Hsueh-Ti (Derek) Liu

About

I am a Mechanical Engineering MS student at Carnegie Mellon University, advised by Levent Burak Kara, Keenan Crane, and Alec Jacobson. My research focuses on 3D geometry processing using spectral and machine learning approaches. Previously I was an undergrad student at National Taiwan University majoring in Ocean Engineering, with research focused on ship design and fluid mechanics.
[Resume] [E-mail] [Github]


Research Interests

Spectral Shape Descriptors

Advisor: Keenan Crane, Alec Jacobson

The characterization and design of 3D shapes are central problems in computer graphics and geometric modelling. Nonetheless, a fundamental question - how different are the two shapes is still a challenging task. In the past few decades, many shape analysis tools have been developed. Spectral approaches, such as Laplace Operator, attracted huge attention because of the nice properties, such as rotation invariant, of spectral operators. However, Laplace Operator can only detect intrinsic shape properties. An important question is how to tell the extrinsic difference between shapes? This project aims to develop a new differential operator to solve this problem.

Data-driven Geometry Processing

Advisor: Levent Burak Kara

With the growth of 3D shape repositories, many data-driven geometry processing algorithms have been developed. Learning from shape collections can not only improve the performance of existing algorithms, such as shape correspondence, but also developing new algorithms based on the semantic meaning extracted from the data. For example, comfortability of a pair of shoes and sportiness of a given car shape. This research area aims to develop algorithms and applications based on the learned semantic features.

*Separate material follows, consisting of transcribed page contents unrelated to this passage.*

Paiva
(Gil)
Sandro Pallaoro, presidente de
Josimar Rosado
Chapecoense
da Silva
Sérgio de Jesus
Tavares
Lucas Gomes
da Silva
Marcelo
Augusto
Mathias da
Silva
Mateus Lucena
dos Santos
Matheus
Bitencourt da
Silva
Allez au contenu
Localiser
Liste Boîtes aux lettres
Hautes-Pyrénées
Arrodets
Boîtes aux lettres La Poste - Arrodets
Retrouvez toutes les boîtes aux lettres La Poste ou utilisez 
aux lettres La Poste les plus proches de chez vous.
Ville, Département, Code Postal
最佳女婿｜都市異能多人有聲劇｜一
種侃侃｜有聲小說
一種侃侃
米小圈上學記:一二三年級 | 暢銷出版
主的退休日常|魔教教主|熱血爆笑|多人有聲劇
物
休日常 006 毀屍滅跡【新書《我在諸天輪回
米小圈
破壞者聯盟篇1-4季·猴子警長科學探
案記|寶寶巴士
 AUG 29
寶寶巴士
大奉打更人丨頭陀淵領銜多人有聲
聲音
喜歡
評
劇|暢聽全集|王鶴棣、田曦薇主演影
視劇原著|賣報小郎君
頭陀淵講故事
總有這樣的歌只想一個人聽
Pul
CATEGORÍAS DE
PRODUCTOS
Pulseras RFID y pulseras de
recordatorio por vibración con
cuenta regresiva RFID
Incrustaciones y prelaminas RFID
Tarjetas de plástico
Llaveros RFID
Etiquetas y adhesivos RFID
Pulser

Data-driven Structural Optimization

Advisor: Levent Burak Kara

Structure optimization is a popular problem in 3D printing research. However, it is a time-consuming optimization process for a complex structure or for multiple loading conditions. In this research, we are exploring data-driven methods to speed-up the optimization process.


Projects

Deep Adversarial 3D Shape Net

10807: Topics in Deep Learning (Fall 2016)

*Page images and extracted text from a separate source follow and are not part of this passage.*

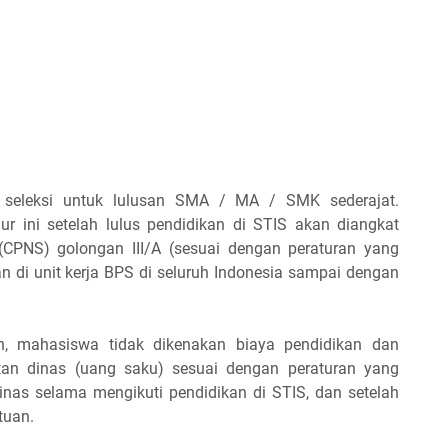
r seleksi untuk lulusan SMA / MA / SMK sederajat.
ur ini setelah lulus pendidikan di STIS akan diangkat
(CPNS) golongan III/A (sesuai dengan peraturan yang
an di unit kerja BPS di seluruh Indonesia sampai dengan
 mahasiswa tidak dikenakan biaya pendidikan dan
an dinas (uang saku) sesuai dengan peraturan yang
inas selama mengikuti pendidikan di STIS, dan setelah
tuan.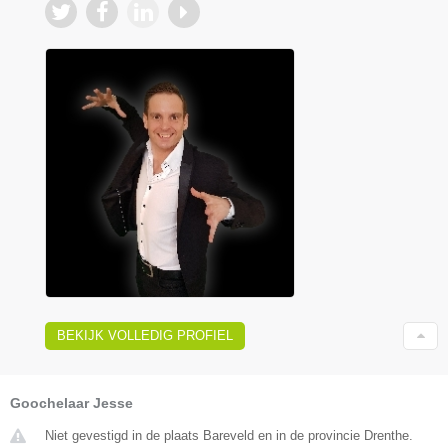
BEKIJK VOLLEDIG PROFIEL
Goochelaar Jesse
Niet gevestigd in de plaats Bareveld en in de provincie Drenthe.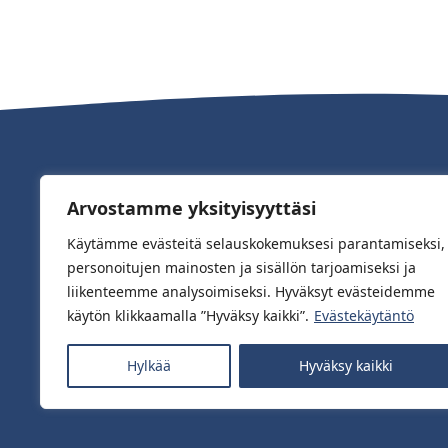
Arvostamme yksityisyyttäsi
Käytämme evästeitä selauskokemuksesi parantamiseksi,
personoitujen mainosten ja sisällön tarjoamiseksi ja
liikenteemme analysoimiseksi. Hyväksyt evästeidemme
käytön klikkaamalla ”Hyväksy kaikki”.
Evästekäytäntö
Saatavilla hyvin varustetuista myymälöis
Hylkää
Hyväksy kaikki
verkkokaupoista.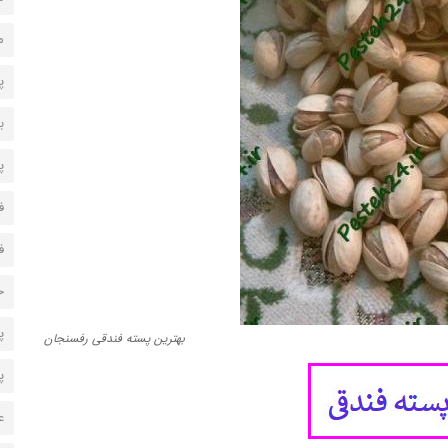
م
پسته24 م
ب
پ
ف
ف
خ
پ
بهترین پسته فندقی رفسنجان
پ
ع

3D shapes are a crucial but heavily underutilized resource in current computer vision research. Recently, deep learning models for 3D shapes have started to emerge because large amount of 3D shape data have become accessible. People are actively developing/finding proper 3D shape representations, such as uniform voxel representation and multi-view images. With the help of geometric approaches, this research topic tries to answer - is there a better way to represent 3D shapes for training deep learning models? [pdf]

Combining Active Learning and Accuracy Estimation using Unlabelled Data

10701: Introduction to Machine Learning (Spring 2016)

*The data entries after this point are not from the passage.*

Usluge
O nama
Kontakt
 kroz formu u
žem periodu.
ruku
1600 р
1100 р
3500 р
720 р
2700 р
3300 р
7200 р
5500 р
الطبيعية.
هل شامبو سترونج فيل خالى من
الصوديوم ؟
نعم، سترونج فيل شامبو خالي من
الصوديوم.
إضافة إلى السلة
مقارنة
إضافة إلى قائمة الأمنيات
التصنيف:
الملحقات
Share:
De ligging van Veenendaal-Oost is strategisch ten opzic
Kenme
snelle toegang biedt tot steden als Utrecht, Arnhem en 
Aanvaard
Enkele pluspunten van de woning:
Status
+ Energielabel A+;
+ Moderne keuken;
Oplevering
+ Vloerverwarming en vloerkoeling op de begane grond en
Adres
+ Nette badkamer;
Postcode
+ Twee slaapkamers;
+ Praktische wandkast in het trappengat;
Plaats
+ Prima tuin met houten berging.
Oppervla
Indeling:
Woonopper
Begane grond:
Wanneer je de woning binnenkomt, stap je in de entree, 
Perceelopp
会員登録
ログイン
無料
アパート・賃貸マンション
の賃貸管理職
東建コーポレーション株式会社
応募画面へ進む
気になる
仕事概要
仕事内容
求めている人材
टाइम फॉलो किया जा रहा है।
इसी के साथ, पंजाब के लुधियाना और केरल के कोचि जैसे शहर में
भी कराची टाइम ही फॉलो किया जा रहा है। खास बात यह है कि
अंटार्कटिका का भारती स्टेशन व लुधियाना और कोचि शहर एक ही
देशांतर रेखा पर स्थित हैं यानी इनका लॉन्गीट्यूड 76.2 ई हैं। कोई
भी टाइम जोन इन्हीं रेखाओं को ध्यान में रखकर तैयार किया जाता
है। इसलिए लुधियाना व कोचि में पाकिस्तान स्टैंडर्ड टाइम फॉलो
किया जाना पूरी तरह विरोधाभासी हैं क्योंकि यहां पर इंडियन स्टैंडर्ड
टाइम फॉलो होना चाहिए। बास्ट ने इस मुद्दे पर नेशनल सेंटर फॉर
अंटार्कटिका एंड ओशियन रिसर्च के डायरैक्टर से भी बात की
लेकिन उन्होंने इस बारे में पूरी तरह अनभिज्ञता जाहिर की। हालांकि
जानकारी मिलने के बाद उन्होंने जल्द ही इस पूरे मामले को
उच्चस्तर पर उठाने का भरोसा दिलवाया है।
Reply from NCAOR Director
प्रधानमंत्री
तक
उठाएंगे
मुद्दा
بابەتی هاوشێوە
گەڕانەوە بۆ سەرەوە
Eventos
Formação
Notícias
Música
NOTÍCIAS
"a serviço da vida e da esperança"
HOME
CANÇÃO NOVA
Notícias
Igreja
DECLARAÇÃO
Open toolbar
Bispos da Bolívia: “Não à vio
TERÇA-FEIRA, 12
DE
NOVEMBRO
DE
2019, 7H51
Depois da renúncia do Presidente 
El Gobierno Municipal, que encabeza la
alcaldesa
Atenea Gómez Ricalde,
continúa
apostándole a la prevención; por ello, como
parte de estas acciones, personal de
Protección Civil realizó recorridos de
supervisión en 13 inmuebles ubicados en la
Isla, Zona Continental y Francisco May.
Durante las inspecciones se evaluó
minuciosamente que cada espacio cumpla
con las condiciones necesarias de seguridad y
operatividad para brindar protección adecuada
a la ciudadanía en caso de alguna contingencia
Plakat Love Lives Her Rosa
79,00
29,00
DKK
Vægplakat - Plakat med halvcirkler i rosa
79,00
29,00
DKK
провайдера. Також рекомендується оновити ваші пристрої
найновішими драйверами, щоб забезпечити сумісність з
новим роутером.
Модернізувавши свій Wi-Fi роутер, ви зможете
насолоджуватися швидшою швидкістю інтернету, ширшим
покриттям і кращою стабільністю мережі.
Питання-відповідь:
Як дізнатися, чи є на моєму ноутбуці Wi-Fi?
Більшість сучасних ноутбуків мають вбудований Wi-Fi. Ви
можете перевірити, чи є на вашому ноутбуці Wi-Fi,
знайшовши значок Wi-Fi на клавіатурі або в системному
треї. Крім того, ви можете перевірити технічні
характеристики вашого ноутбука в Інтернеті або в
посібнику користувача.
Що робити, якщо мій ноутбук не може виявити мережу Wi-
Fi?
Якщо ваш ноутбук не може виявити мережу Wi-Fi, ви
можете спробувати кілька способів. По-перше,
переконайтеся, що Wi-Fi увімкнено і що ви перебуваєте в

How unlabelled data can be used to estimate the true accuracy of learned classifier is an important problem across different fields. It is counter intuitive because we usually need labelled data to compute the true accuracy. In this project, we explored Error Estimation model which use graphical model approach to capture the dependency of making error across classifiers in order to estimate true accuracy using only unlabelled data. Then we brought this information to active learning model to verify the usefulness of estimated accuracy. [pdf]

Shape Descriptor Design Using Spin Transformation

15869: Discrete Differential Geometry (Spring 2016)

A well-known theory in differential geometry that mean curvature and metric should suffice to determine a surface uniquely. However, there has been no shape descriptor constructed using mean curvature and a metric. In this project, I applied Spin Transformation, mean curvature flow, and persistent barcode to construct a shape descriptor based on this theory. [pdf]

Recognition of Partially Obstructed 3D Objects from Point Cloud Data

24681: Computer-Aided Design (Spring 2016)

In the 3D printing industry, a metal printing process called the de-powdering process requires manually removing excess powder. In this project, we developed a framework to recognize 3D shapes from partially observed surface patches. With this framework in hand, we can then use robot arms to remove excess powder, which will significantly simplify the de-powdering process. [pdf]

Fundamental Fluid Mechanics Laboratory

Undergraduate Research (2013)

In this project, the main task is to explore the phenomenon when waves propagate over a submerged bar. We conducted wave propagation experiments and used a numerical model to simulate the experimental results.

Ship Model Basin Laboratory

Undergraduate Research (2013)

Optimizing hull positions of a trimaran through conducting ship model resistance tests. Based on the results, we optimized the hull positions and predicted the ship's performance in real size.